Aloha and Walter carried on with their travels, making movies, selling various publications and getting into and out of all manner of scrapes. In China, captured by bandits, Aloha was only released when she taught them to set up and fire machine guns. She met Frank ("One-Arm") Sutton, the British soldier of fortune who ran the arsenal of the old warlord Marshall Chang Tso-Lin. In Hollywood, Aloha and Walter socialized with, among others, filmmaker and actor Douglas Fairbanks and his Canadian-born wife and fellow film legend Mary Pickford (Gladys Smith), who along with D.W. Griffith and Charlie Chaplin founded United Artists. Walter was nonetheless something of a nuisance to local authorities with his habit of impersonating military officers and his history of upsetting missionaries through his alleged communist subversive activities during the couple's travels. There were also accusations of fraud and perjury, not to mention Walter's constant misadventures involving other women.
In 1932 Walter acquired a questionably seaworthy decommissioned rum runner, the Carma, at auction in order that he and Aloha could take a group to the South Seas to make motion pictures. On the night of 5 Dec 1932, when the Carma lay at anchor in Long Beach Harbour being outfitted while Aloha made last-minute film deals up in Hollywood, someone crept into Walter's cabin and shot him in the back. Although two individuals were apprehended, no one was ever convicted of the crime. The suspects were Edward Eugene Fernando Montagu, remittance-man and second son of the Duke of Manchester, and William James ("Curly") Guy, a Welsh soldier of fortune who later flew for Haile Selassie against the Italians. Aloha was reported as being rather too friendly to Guy during the trial, given that he was her husband's accused murderer. Both men were under the close scrutiny of J. Edgar Hoover and his FBI investigators, and Guy was later deported.
Aloha carried on with various expeditions following Walter's death, learned to fly a float plane and participated in the search for the lost Percy Fawcett Expedition in Brazil, but never found the intrepid Fawcett nor his two companions. Her plane went down in the jungle near the Rio des Mortes, the River of Death, and she lived with a native tribe for several months until a rescue operation could be mounted. On 26 Dec 1933 she married Walter Baker, a former cameraman with WAWEC, 8 years her junior, in a simple ceremony in Gretna, Louisiana, just across the Mississippi delta from New Orleans. On one further adventure, the Carma, assigned by the courts to her young daughter, Valerie, and with Aloha's sister, Margaret aboard, went aground in Mexico and was abandoned.

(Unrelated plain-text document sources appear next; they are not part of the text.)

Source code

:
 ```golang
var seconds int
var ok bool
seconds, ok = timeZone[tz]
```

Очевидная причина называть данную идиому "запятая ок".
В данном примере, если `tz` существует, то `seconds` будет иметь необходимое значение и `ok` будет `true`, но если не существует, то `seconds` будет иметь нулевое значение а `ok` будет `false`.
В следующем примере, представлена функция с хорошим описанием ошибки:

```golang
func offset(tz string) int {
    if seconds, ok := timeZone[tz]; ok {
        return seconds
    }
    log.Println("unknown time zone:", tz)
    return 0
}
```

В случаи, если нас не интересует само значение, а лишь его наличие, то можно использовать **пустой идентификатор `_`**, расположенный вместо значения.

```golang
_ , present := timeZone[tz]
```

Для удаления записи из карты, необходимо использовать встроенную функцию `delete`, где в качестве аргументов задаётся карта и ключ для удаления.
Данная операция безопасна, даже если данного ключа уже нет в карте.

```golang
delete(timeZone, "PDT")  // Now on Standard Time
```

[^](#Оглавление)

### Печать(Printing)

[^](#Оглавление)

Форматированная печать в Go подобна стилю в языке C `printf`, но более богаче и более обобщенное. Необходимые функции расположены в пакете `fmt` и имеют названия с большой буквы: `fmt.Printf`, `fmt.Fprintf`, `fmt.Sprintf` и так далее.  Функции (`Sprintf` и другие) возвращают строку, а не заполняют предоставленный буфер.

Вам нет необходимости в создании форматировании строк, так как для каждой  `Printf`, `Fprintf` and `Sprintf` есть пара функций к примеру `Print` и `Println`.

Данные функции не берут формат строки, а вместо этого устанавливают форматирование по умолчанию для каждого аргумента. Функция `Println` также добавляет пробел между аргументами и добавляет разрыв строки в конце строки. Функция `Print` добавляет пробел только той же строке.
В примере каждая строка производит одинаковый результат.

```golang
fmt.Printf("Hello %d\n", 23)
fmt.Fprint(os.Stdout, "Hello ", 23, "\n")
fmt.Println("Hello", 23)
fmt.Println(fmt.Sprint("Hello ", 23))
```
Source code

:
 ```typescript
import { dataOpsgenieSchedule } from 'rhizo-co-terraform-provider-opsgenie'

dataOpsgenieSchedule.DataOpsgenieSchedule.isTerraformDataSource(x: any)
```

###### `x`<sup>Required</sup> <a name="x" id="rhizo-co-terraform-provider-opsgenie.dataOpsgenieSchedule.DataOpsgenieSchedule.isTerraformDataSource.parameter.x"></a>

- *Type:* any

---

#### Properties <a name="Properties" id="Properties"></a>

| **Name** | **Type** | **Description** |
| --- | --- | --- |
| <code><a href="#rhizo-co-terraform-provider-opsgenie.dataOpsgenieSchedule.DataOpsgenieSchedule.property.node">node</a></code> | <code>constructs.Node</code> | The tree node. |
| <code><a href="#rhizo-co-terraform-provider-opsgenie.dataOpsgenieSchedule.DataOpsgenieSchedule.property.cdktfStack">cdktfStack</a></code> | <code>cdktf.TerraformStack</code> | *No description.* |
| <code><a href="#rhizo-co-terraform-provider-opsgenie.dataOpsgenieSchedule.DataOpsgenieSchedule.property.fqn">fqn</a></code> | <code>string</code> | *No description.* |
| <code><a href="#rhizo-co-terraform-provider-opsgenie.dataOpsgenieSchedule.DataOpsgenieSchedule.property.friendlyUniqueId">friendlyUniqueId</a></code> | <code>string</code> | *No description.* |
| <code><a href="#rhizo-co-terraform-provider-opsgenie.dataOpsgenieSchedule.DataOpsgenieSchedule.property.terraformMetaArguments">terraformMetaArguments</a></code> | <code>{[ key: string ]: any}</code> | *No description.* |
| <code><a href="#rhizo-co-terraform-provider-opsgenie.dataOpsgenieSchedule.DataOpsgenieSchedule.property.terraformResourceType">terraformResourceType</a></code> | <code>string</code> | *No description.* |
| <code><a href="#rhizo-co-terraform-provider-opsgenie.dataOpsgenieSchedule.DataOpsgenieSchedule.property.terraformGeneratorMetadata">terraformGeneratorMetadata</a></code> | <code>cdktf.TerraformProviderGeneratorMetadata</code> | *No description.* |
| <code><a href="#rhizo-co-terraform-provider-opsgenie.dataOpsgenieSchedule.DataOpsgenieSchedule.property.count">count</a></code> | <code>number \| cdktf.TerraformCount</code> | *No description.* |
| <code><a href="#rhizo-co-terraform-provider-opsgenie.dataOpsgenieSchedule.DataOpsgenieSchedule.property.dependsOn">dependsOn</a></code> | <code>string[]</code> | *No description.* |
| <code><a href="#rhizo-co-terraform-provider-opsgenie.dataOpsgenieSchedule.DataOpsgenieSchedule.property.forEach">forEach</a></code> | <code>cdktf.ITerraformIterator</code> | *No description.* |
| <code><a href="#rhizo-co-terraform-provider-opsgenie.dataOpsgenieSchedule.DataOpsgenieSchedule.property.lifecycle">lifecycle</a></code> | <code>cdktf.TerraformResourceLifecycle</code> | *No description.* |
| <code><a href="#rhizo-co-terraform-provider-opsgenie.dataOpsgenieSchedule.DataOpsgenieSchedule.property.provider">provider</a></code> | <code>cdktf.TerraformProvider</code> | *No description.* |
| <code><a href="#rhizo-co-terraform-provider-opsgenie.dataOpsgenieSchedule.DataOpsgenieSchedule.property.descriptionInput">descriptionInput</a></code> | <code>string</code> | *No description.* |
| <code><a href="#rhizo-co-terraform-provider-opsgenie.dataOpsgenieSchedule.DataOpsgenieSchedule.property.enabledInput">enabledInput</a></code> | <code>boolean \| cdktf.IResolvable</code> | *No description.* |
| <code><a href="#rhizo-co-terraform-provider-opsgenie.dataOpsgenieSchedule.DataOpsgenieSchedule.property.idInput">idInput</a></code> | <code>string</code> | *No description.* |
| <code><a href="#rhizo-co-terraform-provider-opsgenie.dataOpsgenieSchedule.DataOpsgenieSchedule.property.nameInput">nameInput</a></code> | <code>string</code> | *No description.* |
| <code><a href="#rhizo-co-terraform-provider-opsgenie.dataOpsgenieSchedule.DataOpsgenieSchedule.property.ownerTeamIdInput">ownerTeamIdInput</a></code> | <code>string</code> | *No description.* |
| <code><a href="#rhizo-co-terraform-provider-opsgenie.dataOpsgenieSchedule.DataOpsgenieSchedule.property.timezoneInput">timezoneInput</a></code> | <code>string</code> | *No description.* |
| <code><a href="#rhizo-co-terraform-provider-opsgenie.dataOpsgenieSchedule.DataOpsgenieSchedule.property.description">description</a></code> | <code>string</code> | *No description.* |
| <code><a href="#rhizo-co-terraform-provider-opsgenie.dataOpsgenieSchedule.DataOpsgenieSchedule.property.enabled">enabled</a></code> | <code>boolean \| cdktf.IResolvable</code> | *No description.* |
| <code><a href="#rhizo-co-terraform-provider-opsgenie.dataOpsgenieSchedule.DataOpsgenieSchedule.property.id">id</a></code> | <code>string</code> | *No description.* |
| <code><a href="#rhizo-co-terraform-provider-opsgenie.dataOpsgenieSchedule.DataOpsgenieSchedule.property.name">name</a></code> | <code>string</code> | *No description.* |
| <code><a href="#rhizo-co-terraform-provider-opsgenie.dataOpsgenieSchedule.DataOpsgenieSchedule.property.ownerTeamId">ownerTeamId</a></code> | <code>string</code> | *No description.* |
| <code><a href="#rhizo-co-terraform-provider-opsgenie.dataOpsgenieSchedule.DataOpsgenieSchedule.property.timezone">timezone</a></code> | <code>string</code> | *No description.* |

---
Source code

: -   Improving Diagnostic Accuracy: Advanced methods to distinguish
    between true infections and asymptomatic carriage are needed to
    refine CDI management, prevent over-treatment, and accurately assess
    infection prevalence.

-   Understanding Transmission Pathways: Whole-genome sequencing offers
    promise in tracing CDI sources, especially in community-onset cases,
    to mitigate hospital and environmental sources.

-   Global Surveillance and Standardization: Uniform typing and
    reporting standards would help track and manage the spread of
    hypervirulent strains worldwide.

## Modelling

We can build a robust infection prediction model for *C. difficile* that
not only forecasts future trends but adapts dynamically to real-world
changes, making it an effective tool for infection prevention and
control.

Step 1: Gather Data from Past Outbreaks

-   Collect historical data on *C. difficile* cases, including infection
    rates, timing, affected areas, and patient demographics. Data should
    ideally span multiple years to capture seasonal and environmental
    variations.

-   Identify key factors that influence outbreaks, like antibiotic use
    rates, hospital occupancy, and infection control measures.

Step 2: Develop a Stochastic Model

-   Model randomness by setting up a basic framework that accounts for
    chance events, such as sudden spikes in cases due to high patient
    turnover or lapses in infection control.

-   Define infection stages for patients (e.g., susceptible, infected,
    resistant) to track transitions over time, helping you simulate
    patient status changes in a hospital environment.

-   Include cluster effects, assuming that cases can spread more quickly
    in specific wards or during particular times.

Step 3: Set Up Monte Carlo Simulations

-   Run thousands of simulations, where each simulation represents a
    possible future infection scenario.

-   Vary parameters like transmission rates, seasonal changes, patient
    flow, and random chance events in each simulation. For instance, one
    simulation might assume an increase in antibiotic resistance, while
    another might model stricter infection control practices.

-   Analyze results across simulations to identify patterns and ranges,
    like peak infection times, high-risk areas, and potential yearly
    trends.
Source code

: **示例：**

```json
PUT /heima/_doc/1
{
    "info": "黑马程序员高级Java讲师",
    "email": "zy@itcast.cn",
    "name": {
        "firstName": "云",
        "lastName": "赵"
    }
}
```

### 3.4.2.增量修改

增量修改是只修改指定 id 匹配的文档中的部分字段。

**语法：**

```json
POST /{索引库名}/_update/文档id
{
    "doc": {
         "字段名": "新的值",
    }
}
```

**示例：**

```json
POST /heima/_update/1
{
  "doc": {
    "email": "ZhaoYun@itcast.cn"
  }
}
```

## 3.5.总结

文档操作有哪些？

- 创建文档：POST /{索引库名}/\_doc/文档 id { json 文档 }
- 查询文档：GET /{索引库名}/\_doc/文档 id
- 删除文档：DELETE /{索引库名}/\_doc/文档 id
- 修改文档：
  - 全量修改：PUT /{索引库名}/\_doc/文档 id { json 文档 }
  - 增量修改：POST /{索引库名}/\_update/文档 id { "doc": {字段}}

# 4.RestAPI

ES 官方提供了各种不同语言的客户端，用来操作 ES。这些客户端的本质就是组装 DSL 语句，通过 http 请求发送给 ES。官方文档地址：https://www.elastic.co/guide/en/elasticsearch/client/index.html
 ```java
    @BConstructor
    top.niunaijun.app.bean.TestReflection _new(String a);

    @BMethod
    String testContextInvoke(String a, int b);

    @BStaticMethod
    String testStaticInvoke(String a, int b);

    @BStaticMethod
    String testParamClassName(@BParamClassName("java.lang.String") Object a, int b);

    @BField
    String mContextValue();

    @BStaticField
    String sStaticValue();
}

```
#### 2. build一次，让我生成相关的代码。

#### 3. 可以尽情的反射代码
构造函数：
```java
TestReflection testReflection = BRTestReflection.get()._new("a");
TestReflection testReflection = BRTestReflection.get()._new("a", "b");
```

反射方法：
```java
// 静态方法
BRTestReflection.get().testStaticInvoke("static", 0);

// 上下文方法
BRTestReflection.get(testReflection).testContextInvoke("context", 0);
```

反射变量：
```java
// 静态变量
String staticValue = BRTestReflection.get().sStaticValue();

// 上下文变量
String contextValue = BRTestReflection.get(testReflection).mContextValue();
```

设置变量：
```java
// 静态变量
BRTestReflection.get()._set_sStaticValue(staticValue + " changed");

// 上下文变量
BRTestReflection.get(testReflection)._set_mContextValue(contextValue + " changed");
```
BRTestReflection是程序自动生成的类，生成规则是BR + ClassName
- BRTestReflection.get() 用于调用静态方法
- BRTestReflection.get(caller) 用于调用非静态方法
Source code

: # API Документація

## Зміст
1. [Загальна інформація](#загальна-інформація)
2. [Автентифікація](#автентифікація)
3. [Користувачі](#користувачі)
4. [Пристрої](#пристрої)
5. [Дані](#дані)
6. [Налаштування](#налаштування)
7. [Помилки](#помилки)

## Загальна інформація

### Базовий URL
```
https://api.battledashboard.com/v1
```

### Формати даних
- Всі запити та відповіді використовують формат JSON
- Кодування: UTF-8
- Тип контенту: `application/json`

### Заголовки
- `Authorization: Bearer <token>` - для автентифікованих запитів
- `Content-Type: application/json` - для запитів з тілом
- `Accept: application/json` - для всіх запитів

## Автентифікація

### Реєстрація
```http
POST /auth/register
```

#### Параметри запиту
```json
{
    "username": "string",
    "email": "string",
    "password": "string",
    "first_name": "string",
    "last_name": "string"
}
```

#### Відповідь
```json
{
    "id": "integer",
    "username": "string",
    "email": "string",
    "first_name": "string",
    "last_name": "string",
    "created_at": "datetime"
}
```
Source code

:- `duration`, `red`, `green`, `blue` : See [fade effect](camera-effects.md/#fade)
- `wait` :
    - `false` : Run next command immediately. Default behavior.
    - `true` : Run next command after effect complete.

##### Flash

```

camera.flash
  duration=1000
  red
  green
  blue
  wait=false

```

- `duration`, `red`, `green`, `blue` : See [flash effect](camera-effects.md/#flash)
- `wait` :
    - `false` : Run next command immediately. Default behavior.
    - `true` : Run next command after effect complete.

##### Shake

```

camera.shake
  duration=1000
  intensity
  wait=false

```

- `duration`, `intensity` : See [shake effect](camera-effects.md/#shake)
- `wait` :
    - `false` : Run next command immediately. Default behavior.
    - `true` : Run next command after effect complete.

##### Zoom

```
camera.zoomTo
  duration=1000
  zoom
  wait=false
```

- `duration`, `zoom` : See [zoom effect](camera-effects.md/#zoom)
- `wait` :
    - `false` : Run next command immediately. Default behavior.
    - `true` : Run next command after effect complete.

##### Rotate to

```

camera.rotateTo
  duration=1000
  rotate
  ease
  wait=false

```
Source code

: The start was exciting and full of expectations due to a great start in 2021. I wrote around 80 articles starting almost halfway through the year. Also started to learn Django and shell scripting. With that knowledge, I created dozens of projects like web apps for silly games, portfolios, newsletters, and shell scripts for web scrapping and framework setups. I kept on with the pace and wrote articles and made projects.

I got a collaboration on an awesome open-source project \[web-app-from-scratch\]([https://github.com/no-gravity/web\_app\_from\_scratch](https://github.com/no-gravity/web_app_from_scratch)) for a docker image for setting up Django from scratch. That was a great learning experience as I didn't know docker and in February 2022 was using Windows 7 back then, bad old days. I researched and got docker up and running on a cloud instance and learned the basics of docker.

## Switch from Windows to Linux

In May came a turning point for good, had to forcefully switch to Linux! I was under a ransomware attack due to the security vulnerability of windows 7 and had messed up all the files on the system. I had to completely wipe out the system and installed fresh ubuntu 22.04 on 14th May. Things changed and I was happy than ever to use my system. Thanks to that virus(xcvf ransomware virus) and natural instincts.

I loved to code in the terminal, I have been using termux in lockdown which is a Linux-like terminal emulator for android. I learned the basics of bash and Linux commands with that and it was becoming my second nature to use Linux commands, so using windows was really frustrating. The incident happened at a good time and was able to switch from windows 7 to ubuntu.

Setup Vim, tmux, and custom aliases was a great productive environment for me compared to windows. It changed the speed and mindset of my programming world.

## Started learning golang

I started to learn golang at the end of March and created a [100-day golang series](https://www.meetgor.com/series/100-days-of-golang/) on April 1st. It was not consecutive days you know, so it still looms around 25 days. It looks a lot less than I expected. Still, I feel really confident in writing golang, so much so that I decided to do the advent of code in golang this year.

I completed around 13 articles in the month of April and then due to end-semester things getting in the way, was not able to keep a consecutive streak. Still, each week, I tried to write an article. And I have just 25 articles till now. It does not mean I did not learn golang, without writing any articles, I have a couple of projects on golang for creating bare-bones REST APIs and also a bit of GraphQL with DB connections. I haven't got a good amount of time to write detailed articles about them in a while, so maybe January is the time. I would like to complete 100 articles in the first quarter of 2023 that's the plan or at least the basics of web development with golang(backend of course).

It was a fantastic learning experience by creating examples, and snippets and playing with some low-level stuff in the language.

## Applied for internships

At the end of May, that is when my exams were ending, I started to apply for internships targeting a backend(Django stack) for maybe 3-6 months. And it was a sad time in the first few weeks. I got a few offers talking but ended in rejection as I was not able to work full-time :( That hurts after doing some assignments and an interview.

Aloha carried on for a few years promoting hers and the late Walter's internationalist views, making several visits to Canada, and she and the second Walter settled in Cincinnati, where she took on various jobs in print and broadcast journalism.
Aloha and Walter finally moved to a gated community in California, where they both died. Upon her death, Aloha's ashes were buried at sea by the Neptune Society under the direction of her son, Nile.